Begitu juga ungkapan akhi-ukhti dalam interaksi sehari-hari, sesungguhnya itu sederajat dengan panggilan mas atau mbak. Mau panggil istri Anda dengan ummi atau mama atau ibu atau panggilan mesranya lainnya, silakan saja. Tidak perlu anti-Arab, tapi juga tidak perlu memaksakan orang lain untuk seperti orang Arab. Mau makan nasi kebuli, silakan. Mau makan jengkol dan pete, ya silakan. Islam Nusantara mengakomodir semuanya.
Allahu akbar 3x wa lilahil hamd
Begitu pula kearifan lokal ketika Kanjeng Sunan Kudus melarang warga Kudus untuk menyembelih sapi. Larangan menyembelih sapi oleh Sunan Kudus pada saat itu sangat beralasan. Pada awal datangnya Islam di Kudus sebagian besar masyarakat Kudus masih memeluk agama Hindu dan sebagian lainnya beragama Budha. Dalam kepercayaan umat Hindu, sapi adalah binatang yang sangat dihormati dan dimuliakan.
Meski dalam Islam menyembelih sapi adalah hal yang dihalalkan, tapi untuk menjaga perasaan umat Hindu yang tinggal di Kudus saat itu dan menghindari pertumpahan darah antar-umat beragama, Sunan Kudus melarang masyarakat Kudus menyembelih sapi saat Idul Adha. Terlebih isu agama adalah isu yang paling rentan memicu pertikaian antar-umat beragama.
Hingga sekarang masyarakat Kudus masih menghormati larangan itu, meski sebagian besar masyarakatnya sudah beragama Islam. Hal ini mereka lakukan untuk melestarikan pesan yang tersirat dari larangan tersebut.

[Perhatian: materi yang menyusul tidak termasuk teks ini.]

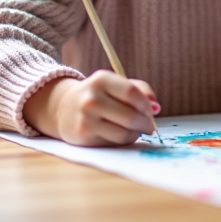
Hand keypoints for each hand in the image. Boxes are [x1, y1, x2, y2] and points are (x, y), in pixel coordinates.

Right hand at [23, 73, 159, 145]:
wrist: (64, 108)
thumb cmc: (98, 95)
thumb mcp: (115, 84)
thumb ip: (140, 90)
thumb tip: (156, 108)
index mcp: (101, 79)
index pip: (131, 92)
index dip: (146, 104)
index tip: (152, 110)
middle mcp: (91, 99)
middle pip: (130, 116)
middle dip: (145, 123)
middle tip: (149, 126)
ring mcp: (86, 118)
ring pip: (124, 133)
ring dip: (136, 134)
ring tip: (135, 130)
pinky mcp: (84, 136)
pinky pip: (114, 142)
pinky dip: (123, 140)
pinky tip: (120, 134)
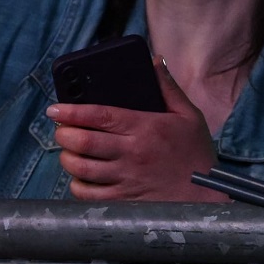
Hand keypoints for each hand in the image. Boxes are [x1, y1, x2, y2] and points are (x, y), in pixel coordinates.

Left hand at [48, 58, 217, 201]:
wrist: (208, 199)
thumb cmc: (197, 156)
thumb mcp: (189, 116)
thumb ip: (168, 88)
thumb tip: (155, 61)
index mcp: (145, 128)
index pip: (99, 116)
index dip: (72, 111)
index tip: (54, 109)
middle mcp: (132, 153)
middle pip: (84, 142)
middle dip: (64, 134)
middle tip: (60, 130)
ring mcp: (126, 180)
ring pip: (82, 169)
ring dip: (67, 159)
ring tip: (68, 151)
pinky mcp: (125, 201)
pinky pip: (90, 195)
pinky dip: (77, 186)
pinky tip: (80, 178)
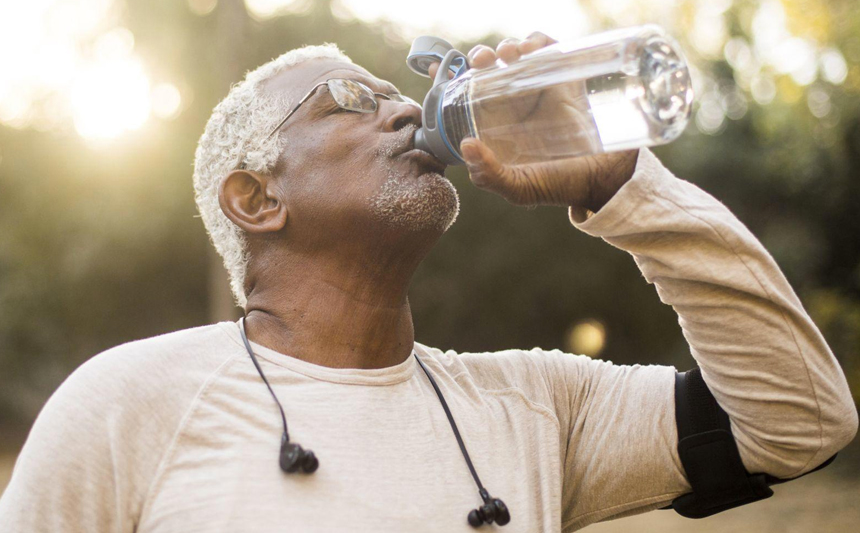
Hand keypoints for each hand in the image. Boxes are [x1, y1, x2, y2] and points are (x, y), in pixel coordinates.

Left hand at [430, 32, 638, 211]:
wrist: (603, 177)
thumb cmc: (558, 185)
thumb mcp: (519, 188)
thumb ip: (490, 176)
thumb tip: (466, 145)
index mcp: (495, 125)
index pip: (466, 95)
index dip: (450, 78)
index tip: (438, 68)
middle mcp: (513, 104)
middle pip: (488, 68)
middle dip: (479, 57)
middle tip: (481, 61)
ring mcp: (538, 89)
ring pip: (515, 54)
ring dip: (506, 46)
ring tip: (509, 55)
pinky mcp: (563, 77)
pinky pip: (546, 49)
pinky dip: (536, 40)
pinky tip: (530, 49)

Bayangkan seandainya fatwa Sunan Kudus bukan seperti itu, tapi misalnya karena Nabi menyembelih unta, maka kurban harus berupa unta. Tentu ini sulit mencari unta di tanah Jawa. Itulah sebabnya para ulama fiqh telah menetapkan hadyu itu berupa hewan ternak (bahimatul an’am). Ini tentu memudahkan buat kita yang berada di luar Arab. Unta bisa diganti dengan sapi atau kerbau.
Kambing Jawa atau sapi Madura, meski belum pernah ke Arab, hukumnya sah sebagai hewan kurban. Sekali lagi, yang sampai kepada Allah bukan darah dan daging hewan kurban, tetapi ketakwaan kita.

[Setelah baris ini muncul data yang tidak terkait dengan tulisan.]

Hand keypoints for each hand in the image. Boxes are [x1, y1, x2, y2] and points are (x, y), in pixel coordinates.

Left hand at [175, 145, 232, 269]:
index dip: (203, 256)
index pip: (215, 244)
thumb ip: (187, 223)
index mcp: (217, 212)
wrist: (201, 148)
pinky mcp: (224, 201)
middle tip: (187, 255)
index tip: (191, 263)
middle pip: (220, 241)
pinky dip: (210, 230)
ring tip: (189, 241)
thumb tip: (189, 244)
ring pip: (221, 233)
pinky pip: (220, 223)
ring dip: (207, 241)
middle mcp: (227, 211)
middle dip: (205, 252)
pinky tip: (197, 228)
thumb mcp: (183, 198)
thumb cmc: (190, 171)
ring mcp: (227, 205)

Apa yang dilakukan oleh ulama Nusantara itu persis mengikuti metode dakwah yang digariskan oleh al-Qur’an: melanjutkan tradisi yang baik dari para orang baik sebelum kita, pada saat yang sama memilah-milah mana tradisi yang harus dibenahi dan didakwahi dengan lemah lembut, dan mana yang nyata-nyata harus ditinggalkan, dan bisa juga mana hal-hal baru yang lebih baik yang bisa kita pelajari dan kita amalkan.

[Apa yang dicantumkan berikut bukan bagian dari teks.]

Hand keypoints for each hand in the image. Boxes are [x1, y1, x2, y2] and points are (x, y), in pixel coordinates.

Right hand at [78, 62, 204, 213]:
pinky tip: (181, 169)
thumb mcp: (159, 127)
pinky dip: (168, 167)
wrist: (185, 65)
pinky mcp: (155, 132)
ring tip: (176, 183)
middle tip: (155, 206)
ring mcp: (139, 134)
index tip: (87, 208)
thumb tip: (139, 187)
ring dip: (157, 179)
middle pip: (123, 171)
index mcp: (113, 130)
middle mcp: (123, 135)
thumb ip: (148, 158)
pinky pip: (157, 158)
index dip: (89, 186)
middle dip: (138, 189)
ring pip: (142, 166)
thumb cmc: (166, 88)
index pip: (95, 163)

Selamat menjalankan tradisi yang baik dalam perayaan Idul Adha, sebagaimana Hadits Nabi SAW mengingatkan kita untuk mengerjakan dan melanjutkan tradisi yang baik:
مَنْ سَنَّ فِي اْلإِسْلاَمِ سُنَّةً حَسَنَةً فَلَهُ أَجْرُهَا وَأَجْرُ مَنْ عَمِلَ بِهَا بَعْدَهُ، مِنْ غَيْرِ أَنْ يَنْقُصَ مِنْ أُجُوْرِهِمْ شَيْءٌ
“Barangsiapa yang mengerjakan dalam Islam tradisi yang baik, maka ia mendapat pahalanya dan pahala orang yang mengkutinya tanpa mengurangi pahala orang yang mengikutinya sedikitpun.” (HR Muslim)
Semoga Allah menerima amalan jamaah haji dan ibadah kurban yang kita lakukan dalam rangka melanjutkan tradisi Nabi Ibrahim dan Nabi Muhammad. Allahumma shalli ‘ala Sayyidina Muhammad kama shalayta ‘ala Sayyidina Ibrahim. Taqabalallahu minna wa minkum, taqabbal ya karim.